When choosing to outsource your chemical manufacturing, two terms you’ll hear frequently are “contract manufacturing” and “toll manufacturing.” If you’ve never used these services before, it can be hard to tell the big difference between these two forms of manufacturing. Allow us to give you some insight into how to decide between contract and toll manufacturing so that you can pick the right custom chemical manufacturer for your business and needs.
Why Use Chemical Manufacturing?
Before we get into how to decide between contract and toll manufacturing, let’s discuss why you would want to outsource at all. Well, your own business may be at max capacity, or you may not have the equipment and expertise to produce the necessary chemicals in-house. In these situations, outsourcing to a chemical manufacturer becomes your best option. It’s a cheaper investment to make than paying out-of-pocket for chemical-making equipment, its maintenance, and the space you need to store it. This doesn’t even include the time and effort it would take to train employees with the skills and knowledge to use and care for such equipment.
Contract manufacturing allows your business to keep an aspect of control in the production process. In this scenario, you pick the vendors and supply the chemical manufacturer with the materials needed to produce the final product. This saves a lot of time, as the chemical manufacturer doesn’t need to select vendors and wait for suppliers to transport the materials to them. Furthermore, you’re able to reduce costs when you spread production across many units.

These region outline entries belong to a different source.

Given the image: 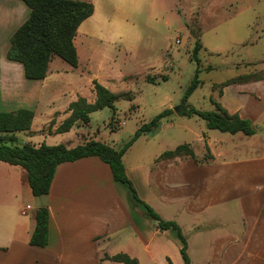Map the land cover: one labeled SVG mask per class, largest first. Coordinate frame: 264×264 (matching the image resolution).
<instances>
[{
	"label": "rangeland",
	"instance_id": "1",
	"mask_svg": "<svg viewBox=\"0 0 264 264\" xmlns=\"http://www.w3.org/2000/svg\"><path fill=\"white\" fill-rule=\"evenodd\" d=\"M82 1L92 2L95 12L83 22L75 38L79 65L74 68L56 57L50 63V70L44 81H32L25 77L21 79L20 85L27 100L20 108L34 111L36 116L32 128L39 131V134L28 137L24 133H17L15 145L22 146L29 142L35 145L45 143L50 146L65 144L77 147L86 138L118 149L134 137L142 125L165 110H172V114L163 119L157 132L141 136L127 151L123 157L124 165L127 168L130 165H148L151 168L158 156L182 144L190 145L194 153L198 154L195 155L198 161L209 160L211 151L200 139L206 133L223 140L229 149L240 143L235 138L245 137L243 134L231 135L210 130L202 118L179 114L186 90L198 70L201 85L189 98L192 107L207 112L216 110L215 103L222 107L225 105L228 109L241 107L243 113L247 111L257 116L254 117L257 121L254 123L255 127H263L264 0ZM29 16L28 8L27 17ZM197 40L203 45L198 53V60L193 57ZM7 43L9 47L10 40ZM4 44L2 41L0 57L6 51ZM17 65L22 68V65ZM95 80L114 93H131L133 98L118 99L115 110L105 108L93 113L89 125L80 123L70 133L46 136L47 139L43 137L42 134L53 133L60 117L56 114L52 120L48 119L47 115L51 111L63 108L79 97L90 103L95 102ZM226 107L224 108L228 111ZM76 132L80 135H76ZM261 138L264 140V135ZM253 143L256 141L253 140ZM257 149L260 148H253L258 151ZM236 153L239 152H233ZM183 157L190 158H177ZM24 174L27 182L26 173ZM38 198L19 191L17 199L11 205L13 212L16 211L11 216V226L15 231L16 226L28 220L36 222V213L40 209ZM27 205L32 209L28 210L27 216H22L20 209ZM150 206L163 219L173 220L184 226L182 230L187 238V252L190 253V246L192 255L196 250L197 237L190 231L192 225L196 227L207 225L208 222H220L218 217L214 221L212 219L219 210H227V214L232 212L228 218L240 221V205L236 201L211 208L207 215L199 219L186 214L178 216L181 211L180 203L165 205L160 200H155ZM138 210L145 213L140 206L133 208L135 220L139 219ZM117 216L109 214L112 225L117 223ZM175 216L177 219H174ZM139 217L142 218V215ZM143 218L157 226V222L145 214ZM80 219L79 216H71L63 222L77 223ZM224 221H228L227 216ZM8 223L1 209L0 232L7 231L5 225ZM172 232L174 234L165 240L175 251L170 248L171 254L176 256L180 242L175 232ZM24 233L20 227L16 237L25 235ZM133 234L131 228L110 232L111 243L107 251L115 254L124 252L128 238L133 237ZM140 257L141 264H165L151 262L142 253Z\"/></svg>",
	"mask_w": 264,
	"mask_h": 264
},
{
	"label": "crops",
	"instance_id": "2",
	"mask_svg": "<svg viewBox=\"0 0 264 264\" xmlns=\"http://www.w3.org/2000/svg\"><path fill=\"white\" fill-rule=\"evenodd\" d=\"M28 8L22 0H0V47L2 41L6 45V51L0 57V112L17 111L27 100L20 85L21 79L25 77V72L22 73L24 67L20 63L9 61L7 54L12 36L29 19ZM7 40H10L9 47ZM17 64L22 65V68ZM77 100H72L63 108H56L47 115L51 120L56 114L60 117L53 133L42 134L43 137L58 134L56 129L70 115V104ZM228 112L238 113L242 118L252 121L253 125L257 122V116L247 111L243 113L241 107L228 109ZM263 127H256L257 133L253 136L243 134L245 138H235L240 143L233 145L232 149L226 147L220 138L206 133L200 139L211 151V159L204 162L188 157L158 161V156L151 168L148 165L125 166L129 179L144 202L149 205L155 200H160L165 205L180 203L181 211L178 216L186 214L199 219L207 215L211 208L234 201L239 203V222L228 218L232 212L227 214V210H219L212 219L214 221L218 217L220 222L190 227V231L197 236L193 255L189 246L191 264H264ZM19 133L33 137L39 131L32 128L29 133ZM16 134L14 142L17 140ZM3 135H0V139L11 137ZM76 135L79 136L80 133L76 132ZM84 140V143L88 141L86 138ZM40 145L41 143L35 146ZM254 147L260 149L256 151L253 150ZM24 173L26 170L21 166L0 162V210H3L9 221L5 225L7 231L0 232V264H123L111 259L120 253H109L107 248L111 243L110 232L125 231L128 228L134 234L128 238L126 249L122 253L136 259L137 264L142 263L140 253L151 262L185 264L180 252V240L176 256L171 254L172 245L165 240L172 235V231H158L156 225L153 226L143 218L145 213L142 214L139 210L138 215L136 214L139 219L135 220L130 204V191L124 189L129 190L128 187L114 181L110 166L99 157L66 162L57 167L50 193L38 198L40 209L47 207L50 214L49 243L43 248L30 245L36 222L28 220L16 226V231L11 226V216L16 213L11 205L17 199L19 191L33 195ZM30 209V205L20 209L22 216H27ZM109 214L118 215L117 223L111 224ZM141 215L142 218L139 217ZM69 216H79L81 219L77 223H64L63 221L70 219ZM226 216L227 222L224 221ZM230 219L232 222H229ZM20 227L25 235L16 237ZM180 227L184 228L182 225Z\"/></svg>",
	"mask_w": 264,
	"mask_h": 264
},
{
	"label": "trees",
	"instance_id": "3",
	"mask_svg": "<svg viewBox=\"0 0 264 264\" xmlns=\"http://www.w3.org/2000/svg\"><path fill=\"white\" fill-rule=\"evenodd\" d=\"M30 9L29 19L14 33L7 59L20 63L24 67L25 77L32 81H43L47 78L50 63L59 57L69 65L77 68L79 57L75 45L78 30L84 21L94 15L95 6L92 2L82 0H22ZM203 45L196 41L193 57L198 60V53ZM198 70L192 83L186 90L179 114L186 117L198 116L206 121L210 130L236 135L242 133L253 136L256 127L249 119L242 118L238 113L230 114L219 103H215L216 110L212 112L200 111L189 104V98L201 85ZM96 100L90 103L79 97L69 106L70 115L56 129V133H68L78 123L89 125L91 115L105 108L115 110V103L120 98L131 100V93L117 94L104 85L93 82ZM172 114V110H165L149 123L142 125L134 137L122 147L114 148L101 141L89 140L74 148L64 144L50 146L45 143L39 147L31 143L22 146L15 145L16 133L32 130L35 113L30 109H19L13 112H0V133L11 135L9 139H0V162L21 166L26 170L28 183L35 197L46 196L50 193L57 167L66 162H74L88 157H99L110 166L113 179L128 187L130 204L133 208L142 206L145 215L157 222L158 231H174L182 243L181 255L185 264H191L188 255L187 238L182 228L175 221L163 219L149 204L144 202L133 182L129 179L123 162V157L134 143L143 135H152L160 129L163 119ZM114 120V116H113ZM54 121H52L53 123ZM189 156L196 160L194 151L189 144H182L173 150L161 154L158 161L171 160L177 157ZM36 228L30 240V245L46 247L49 243L50 214L47 207L36 213ZM114 262L123 264H137V260L127 254L120 253L111 258Z\"/></svg>",
	"mask_w": 264,
	"mask_h": 264
}]
</instances>
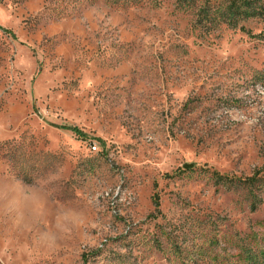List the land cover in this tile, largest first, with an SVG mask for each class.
Returning a JSON list of instances; mask_svg holds the SVG:
<instances>
[{
  "label": "rangeland",
  "instance_id": "rangeland-1",
  "mask_svg": "<svg viewBox=\"0 0 264 264\" xmlns=\"http://www.w3.org/2000/svg\"><path fill=\"white\" fill-rule=\"evenodd\" d=\"M0 26V264L264 251V0H0Z\"/></svg>",
  "mask_w": 264,
  "mask_h": 264
},
{
  "label": "trees",
  "instance_id": "trees-1",
  "mask_svg": "<svg viewBox=\"0 0 264 264\" xmlns=\"http://www.w3.org/2000/svg\"><path fill=\"white\" fill-rule=\"evenodd\" d=\"M230 9H232V7H229ZM0 28L4 29L6 32L10 33V29L8 28H3L2 26H0ZM75 131L77 130L76 128H73ZM260 173V170H258L255 175L247 178V179H244V180H241L243 184H251L253 183L254 181H256L258 179V174ZM223 176H219L218 179H223L222 178ZM227 179V178H226ZM229 182H233V178H229L227 179ZM156 208L159 207V203L158 201L156 202L155 204ZM248 252L246 253V259H247V264H264V251L260 250H254L252 248H249L247 250Z\"/></svg>",
  "mask_w": 264,
  "mask_h": 264
},
{
  "label": "built area",
  "instance_id": "built-area-1",
  "mask_svg": "<svg viewBox=\"0 0 264 264\" xmlns=\"http://www.w3.org/2000/svg\"><path fill=\"white\" fill-rule=\"evenodd\" d=\"M96 148H97V145H96V144H94V145H93V149H96Z\"/></svg>",
  "mask_w": 264,
  "mask_h": 264
}]
</instances>
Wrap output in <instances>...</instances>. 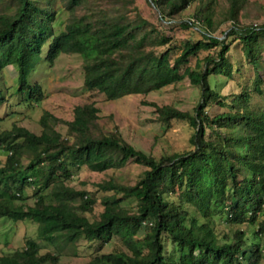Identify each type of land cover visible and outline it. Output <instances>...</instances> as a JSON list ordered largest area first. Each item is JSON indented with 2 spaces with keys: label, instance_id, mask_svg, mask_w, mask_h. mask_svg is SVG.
Masks as SVG:
<instances>
[{
  "label": "trees",
  "instance_id": "trees-1",
  "mask_svg": "<svg viewBox=\"0 0 264 264\" xmlns=\"http://www.w3.org/2000/svg\"><path fill=\"white\" fill-rule=\"evenodd\" d=\"M94 1L66 0L72 15L59 33L52 1L42 6L40 0H17L14 13L0 14V104L3 70L9 65L18 66L22 100L42 103L44 88L31 83L29 76L48 44L45 59L51 65L61 53L80 54L85 88L104 93L107 100L148 94L188 77L202 90L193 112L147 104L156 107L165 123L187 121L195 130L193 149L158 159L135 148L118 129L96 135L100 109L93 102L75 106L72 120L45 110L41 134L17 124L0 132V150L8 152L0 166V218L39 224L37 236L28 238L23 248L0 255V264H60L64 246L81 239L98 243L85 264H261L264 221L256 231L260 241L250 245L243 229L221 241L211 226L214 208L226 213L233 225L257 224L264 213V110L251 105L253 93L264 95V23L250 17L251 0H226L222 20L216 18V0H151L160 13L159 23L145 18L137 7L129 9L126 2L135 0L98 7ZM195 3L193 17L181 18ZM79 8L85 12L76 15ZM226 22L227 28L221 29ZM176 27L190 34L179 40L168 31ZM235 42L241 43L256 75L253 87L247 85L231 97L217 91L210 77L233 79L230 53ZM203 52L208 53L200 58ZM213 104L228 110L211 115L208 108ZM58 124L67 126L66 136ZM25 154L31 158L22 167ZM130 159L146 170L135 184L114 178L99 183L110 193L102 198L100 218L90 220L85 213L93 211L96 199L67 182L75 170H116ZM32 186L35 204L17 205ZM129 199L136 201L134 211L121 206ZM115 239L120 246L101 253ZM40 240L57 251L42 253Z\"/></svg>",
  "mask_w": 264,
  "mask_h": 264
},
{
  "label": "rangeland",
  "instance_id": "rangeland-1",
  "mask_svg": "<svg viewBox=\"0 0 264 264\" xmlns=\"http://www.w3.org/2000/svg\"><path fill=\"white\" fill-rule=\"evenodd\" d=\"M40 1L42 6H46L52 1L54 8L58 11L54 26L56 33H59L65 28L72 15L65 8L66 0ZM116 1L95 0L94 5L101 6ZM251 2L250 17L257 23H264V0H251ZM16 4L17 0H0V14L14 13ZM126 5L129 9L137 7L145 18L159 23L158 16L160 13L152 5L151 0H135L133 3L126 2ZM226 6V0H216L217 20L225 18ZM195 8L196 3L189 7L181 15V18L191 19ZM84 12V9L79 8L76 15H81ZM242 21L244 24L248 23L246 18H243ZM228 25V22L224 23L221 29H226ZM168 31L175 34L179 40L190 34L180 30L179 27L172 30L168 29ZM193 36L196 37L194 34ZM47 48L48 44L45 45L39 62L29 76L31 83L38 82L44 88L45 99L41 104L36 105L22 100L18 91L19 69L17 65H9L3 70L1 86L4 100L0 104V132L11 129L17 124L36 134H41L43 128L40 124V118L45 110L64 120H72L75 106L93 102L100 109L99 119L93 127L96 135L118 129L124 139L135 148L152 154L158 159L163 155L175 152L183 153L193 149L190 138L195 130L187 121L172 119L170 123H165L159 119L156 107L147 104L154 102L159 106L171 105L183 111L193 112L201 100L202 90L200 86L193 85L188 77L181 82L168 85L161 90L152 91L148 94H131L114 100H107L104 93L97 90L89 91L85 88L84 59L80 54L61 53L55 63L51 65L45 59ZM207 53L203 52L200 58L205 57ZM230 58L235 69L233 79L213 75L210 77V81L217 91L232 97L233 94L241 92L242 88L247 85L253 87L256 73L253 65L244 56L240 42L234 43ZM260 58L264 60V54ZM196 62L195 58L192 59L191 66L195 67ZM260 71L264 78V67H261ZM251 105L254 109L264 110V95L253 93ZM208 110L209 114L216 115L228 110V108H221L217 104H213ZM56 128L63 135H67L68 128L65 124H58ZM7 156V151L0 150V166L5 165ZM30 158V154L23 156L22 167L29 163ZM145 170L144 166L130 159L127 165L121 169L94 172L84 167L81 170H75L73 178L67 183L77 189H86L96 199L93 211L85 213L90 220L94 221L100 218V214L104 210L102 198L110 193L102 191L98 184L110 178L124 184H135ZM33 194L34 187H27L23 193L24 198L16 200L17 205H34L36 198ZM121 206L128 211H134L136 201L134 199L125 200ZM189 209L195 215L200 216L194 207L189 206ZM212 215L211 226L215 229L221 241H228L226 236L234 235L237 229H243L246 232L247 245L260 241L256 231L259 229V224L264 221V213L260 214L258 223L254 225L250 223L233 225L229 222L228 215L219 208H214ZM37 229H39V224L30 220L15 222L8 218H0V255L9 254L16 249L23 248L28 238L37 236ZM40 243L43 247L42 253L57 251L54 245L41 240ZM117 246H120L119 239H115L112 243L104 246L101 253L111 252ZM64 247L60 264H85L96 254L98 243H90L85 239H81L76 244H67ZM261 264H264V258Z\"/></svg>",
  "mask_w": 264,
  "mask_h": 264
},
{
  "label": "water",
  "instance_id": "water-1",
  "mask_svg": "<svg viewBox=\"0 0 264 264\" xmlns=\"http://www.w3.org/2000/svg\"><path fill=\"white\" fill-rule=\"evenodd\" d=\"M222 38V37H221Z\"/></svg>",
  "mask_w": 264,
  "mask_h": 264
}]
</instances>
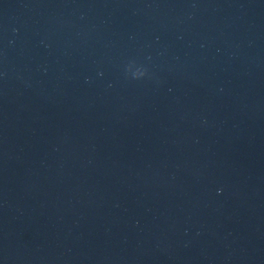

In contrast, toll manufacturing allows the chemical manufacturer to decide what vendors and materials to use in the final product. Often, deferring to the chemical manufacturer’s judgment ensures that you use only the best materials. Furthermore, this grants the manufacturer an opportunity to delegate sub-processes that aren’t parts of their core expertise, ensuring that you get the highest quality product possible. Additionally, you don’t have to worry about price fluctuation should material prices inflate because you and the manufacturer decide on the final price from the start.